___ Data records
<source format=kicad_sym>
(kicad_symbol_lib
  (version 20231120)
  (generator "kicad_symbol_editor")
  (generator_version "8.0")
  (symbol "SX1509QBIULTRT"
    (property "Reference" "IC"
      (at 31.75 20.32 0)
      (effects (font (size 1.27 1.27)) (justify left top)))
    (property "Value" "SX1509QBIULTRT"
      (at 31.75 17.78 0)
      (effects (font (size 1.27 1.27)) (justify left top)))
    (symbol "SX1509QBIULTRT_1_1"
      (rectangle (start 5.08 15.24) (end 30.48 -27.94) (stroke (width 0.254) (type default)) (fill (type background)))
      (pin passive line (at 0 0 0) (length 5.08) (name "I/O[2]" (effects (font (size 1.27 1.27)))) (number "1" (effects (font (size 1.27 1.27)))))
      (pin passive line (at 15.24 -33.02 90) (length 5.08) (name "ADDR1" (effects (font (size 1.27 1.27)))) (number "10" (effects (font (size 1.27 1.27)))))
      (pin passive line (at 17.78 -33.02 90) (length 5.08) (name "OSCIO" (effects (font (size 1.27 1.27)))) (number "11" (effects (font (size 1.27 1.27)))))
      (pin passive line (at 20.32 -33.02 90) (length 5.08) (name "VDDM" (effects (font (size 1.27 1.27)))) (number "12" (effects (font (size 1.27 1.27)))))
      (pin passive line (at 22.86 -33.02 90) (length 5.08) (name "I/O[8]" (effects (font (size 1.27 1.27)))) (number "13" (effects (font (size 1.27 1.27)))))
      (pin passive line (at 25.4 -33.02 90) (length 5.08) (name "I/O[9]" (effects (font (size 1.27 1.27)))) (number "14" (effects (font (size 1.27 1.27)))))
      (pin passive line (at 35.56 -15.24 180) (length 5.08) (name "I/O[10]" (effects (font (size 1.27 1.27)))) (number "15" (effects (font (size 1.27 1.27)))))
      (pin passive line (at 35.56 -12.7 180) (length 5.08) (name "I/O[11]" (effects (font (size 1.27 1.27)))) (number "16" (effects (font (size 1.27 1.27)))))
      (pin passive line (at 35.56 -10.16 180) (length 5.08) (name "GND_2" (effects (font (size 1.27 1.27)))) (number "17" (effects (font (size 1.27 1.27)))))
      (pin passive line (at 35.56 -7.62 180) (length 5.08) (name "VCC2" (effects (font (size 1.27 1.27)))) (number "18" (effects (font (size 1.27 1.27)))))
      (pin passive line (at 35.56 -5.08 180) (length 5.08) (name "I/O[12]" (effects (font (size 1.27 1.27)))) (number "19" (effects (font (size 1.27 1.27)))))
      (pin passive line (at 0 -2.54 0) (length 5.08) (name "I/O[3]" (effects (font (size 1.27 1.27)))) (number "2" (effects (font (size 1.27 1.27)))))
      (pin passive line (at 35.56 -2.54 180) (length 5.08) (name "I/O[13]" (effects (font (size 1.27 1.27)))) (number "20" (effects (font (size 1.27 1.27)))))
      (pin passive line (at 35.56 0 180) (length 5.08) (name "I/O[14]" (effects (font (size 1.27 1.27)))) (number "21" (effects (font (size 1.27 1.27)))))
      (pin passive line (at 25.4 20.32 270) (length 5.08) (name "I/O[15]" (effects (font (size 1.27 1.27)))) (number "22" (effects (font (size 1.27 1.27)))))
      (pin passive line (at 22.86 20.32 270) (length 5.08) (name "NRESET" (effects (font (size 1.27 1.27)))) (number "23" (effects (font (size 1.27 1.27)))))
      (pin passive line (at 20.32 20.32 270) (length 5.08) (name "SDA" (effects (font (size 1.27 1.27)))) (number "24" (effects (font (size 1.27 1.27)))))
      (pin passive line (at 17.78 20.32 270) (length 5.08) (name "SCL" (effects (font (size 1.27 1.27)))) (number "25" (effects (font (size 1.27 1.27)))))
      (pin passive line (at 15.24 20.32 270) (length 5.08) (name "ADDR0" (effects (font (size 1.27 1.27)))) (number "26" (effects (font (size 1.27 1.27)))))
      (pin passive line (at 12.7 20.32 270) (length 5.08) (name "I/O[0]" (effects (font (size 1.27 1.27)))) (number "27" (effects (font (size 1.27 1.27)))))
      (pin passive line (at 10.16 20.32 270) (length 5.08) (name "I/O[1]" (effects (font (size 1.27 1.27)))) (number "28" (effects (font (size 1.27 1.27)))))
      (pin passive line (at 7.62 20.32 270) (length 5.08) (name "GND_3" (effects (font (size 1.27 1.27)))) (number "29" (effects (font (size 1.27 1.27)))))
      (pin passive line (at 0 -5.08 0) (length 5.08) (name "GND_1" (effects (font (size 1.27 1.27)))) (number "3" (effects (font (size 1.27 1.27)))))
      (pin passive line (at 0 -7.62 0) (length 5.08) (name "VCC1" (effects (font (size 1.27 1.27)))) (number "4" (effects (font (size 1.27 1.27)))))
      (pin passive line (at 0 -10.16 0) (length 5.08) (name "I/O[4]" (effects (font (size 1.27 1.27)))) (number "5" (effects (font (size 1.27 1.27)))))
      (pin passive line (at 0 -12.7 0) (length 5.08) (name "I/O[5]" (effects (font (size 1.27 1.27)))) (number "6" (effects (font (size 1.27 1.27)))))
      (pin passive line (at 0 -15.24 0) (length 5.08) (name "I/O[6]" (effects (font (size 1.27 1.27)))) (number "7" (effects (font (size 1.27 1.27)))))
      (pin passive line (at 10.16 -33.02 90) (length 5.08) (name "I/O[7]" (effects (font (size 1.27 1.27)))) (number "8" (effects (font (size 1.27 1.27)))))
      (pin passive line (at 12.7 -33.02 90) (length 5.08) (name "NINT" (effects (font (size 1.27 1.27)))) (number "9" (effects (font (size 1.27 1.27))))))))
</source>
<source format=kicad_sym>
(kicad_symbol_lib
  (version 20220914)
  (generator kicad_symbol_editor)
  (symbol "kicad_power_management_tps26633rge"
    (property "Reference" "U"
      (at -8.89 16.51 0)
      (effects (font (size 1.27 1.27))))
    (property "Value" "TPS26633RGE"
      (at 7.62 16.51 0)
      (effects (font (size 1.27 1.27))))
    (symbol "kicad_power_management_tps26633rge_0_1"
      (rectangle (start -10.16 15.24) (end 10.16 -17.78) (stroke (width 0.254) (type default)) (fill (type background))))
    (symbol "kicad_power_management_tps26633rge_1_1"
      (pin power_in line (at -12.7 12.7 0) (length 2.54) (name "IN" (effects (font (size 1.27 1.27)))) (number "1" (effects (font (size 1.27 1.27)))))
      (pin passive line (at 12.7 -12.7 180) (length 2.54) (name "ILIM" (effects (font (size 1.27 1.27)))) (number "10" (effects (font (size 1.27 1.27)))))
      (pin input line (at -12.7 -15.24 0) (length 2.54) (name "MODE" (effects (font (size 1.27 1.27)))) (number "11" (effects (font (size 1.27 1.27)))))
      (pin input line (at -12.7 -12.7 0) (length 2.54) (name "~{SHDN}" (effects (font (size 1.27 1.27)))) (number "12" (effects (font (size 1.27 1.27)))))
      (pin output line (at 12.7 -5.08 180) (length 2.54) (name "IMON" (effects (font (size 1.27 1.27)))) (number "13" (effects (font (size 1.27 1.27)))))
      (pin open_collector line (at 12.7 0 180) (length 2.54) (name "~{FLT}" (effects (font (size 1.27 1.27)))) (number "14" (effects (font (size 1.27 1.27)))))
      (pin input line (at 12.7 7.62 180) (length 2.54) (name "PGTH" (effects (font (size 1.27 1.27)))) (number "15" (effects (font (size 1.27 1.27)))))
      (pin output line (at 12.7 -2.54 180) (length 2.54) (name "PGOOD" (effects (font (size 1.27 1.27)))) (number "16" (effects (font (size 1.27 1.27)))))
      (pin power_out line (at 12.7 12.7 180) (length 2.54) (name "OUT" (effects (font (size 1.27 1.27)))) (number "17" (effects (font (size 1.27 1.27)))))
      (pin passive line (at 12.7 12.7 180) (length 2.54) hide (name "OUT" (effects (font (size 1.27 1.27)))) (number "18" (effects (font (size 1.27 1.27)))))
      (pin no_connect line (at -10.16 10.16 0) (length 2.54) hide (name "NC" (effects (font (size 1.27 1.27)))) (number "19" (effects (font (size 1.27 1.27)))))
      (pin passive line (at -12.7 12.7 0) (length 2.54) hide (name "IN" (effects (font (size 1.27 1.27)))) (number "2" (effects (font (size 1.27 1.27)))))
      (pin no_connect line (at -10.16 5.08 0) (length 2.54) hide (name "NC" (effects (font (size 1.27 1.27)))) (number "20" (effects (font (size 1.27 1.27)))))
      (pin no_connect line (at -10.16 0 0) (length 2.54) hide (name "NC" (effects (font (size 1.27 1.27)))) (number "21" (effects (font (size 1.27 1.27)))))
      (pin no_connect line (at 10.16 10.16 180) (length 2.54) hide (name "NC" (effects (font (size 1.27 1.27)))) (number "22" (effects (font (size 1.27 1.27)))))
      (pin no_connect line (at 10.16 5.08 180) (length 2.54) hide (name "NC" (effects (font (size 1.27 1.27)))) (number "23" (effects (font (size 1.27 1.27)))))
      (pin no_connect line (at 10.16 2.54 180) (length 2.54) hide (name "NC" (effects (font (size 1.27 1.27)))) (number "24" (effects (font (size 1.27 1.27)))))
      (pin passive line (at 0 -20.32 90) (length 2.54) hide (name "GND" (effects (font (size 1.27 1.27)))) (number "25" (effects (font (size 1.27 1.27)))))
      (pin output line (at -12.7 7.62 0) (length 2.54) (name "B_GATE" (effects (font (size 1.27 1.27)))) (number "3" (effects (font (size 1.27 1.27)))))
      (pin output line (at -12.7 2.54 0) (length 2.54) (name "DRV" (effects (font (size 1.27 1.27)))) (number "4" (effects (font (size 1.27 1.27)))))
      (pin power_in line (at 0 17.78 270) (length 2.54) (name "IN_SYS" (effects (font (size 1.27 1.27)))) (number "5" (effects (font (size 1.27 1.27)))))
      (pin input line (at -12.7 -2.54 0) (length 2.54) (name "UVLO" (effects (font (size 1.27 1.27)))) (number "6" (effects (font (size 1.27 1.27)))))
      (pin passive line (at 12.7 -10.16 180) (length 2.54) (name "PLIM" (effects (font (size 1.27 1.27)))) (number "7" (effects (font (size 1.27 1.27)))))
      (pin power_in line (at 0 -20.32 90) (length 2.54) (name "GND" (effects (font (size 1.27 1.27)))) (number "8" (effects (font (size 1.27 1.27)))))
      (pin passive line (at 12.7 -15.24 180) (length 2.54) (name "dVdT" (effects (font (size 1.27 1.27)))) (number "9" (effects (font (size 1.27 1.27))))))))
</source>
______
*What you will do:* Where the line with "(rectangle (start 5.08" ends, your copy should end too; please return exactly the lines from the first line of the data through it.

*Answer space:*
<source format=kicad_sym>
(kicad_symbol_lib
  (version 20231120)
  (generator "kicad_symbol_editor")
  (generator_version "8.0")
  (symbol "SX1509QBIULTRT"
    (property "Reference" "IC"
      (at 31.75 20.32 0)
      (effects (font (size 1.27 1.27)) (justify left top)))
    (property "Value" "SX1509QBIULTRT"
      (at 31.75 17.78 0)
      (effects (font (size 1.27 1.27)) (justify left top)))
    (symbol "SX1509QBIULTRT_1_1"
      (rectangle (start 5.08 15.24) (end 30.48 -27.94) (stroke (width 0.254) (type default)) (fill (type background)))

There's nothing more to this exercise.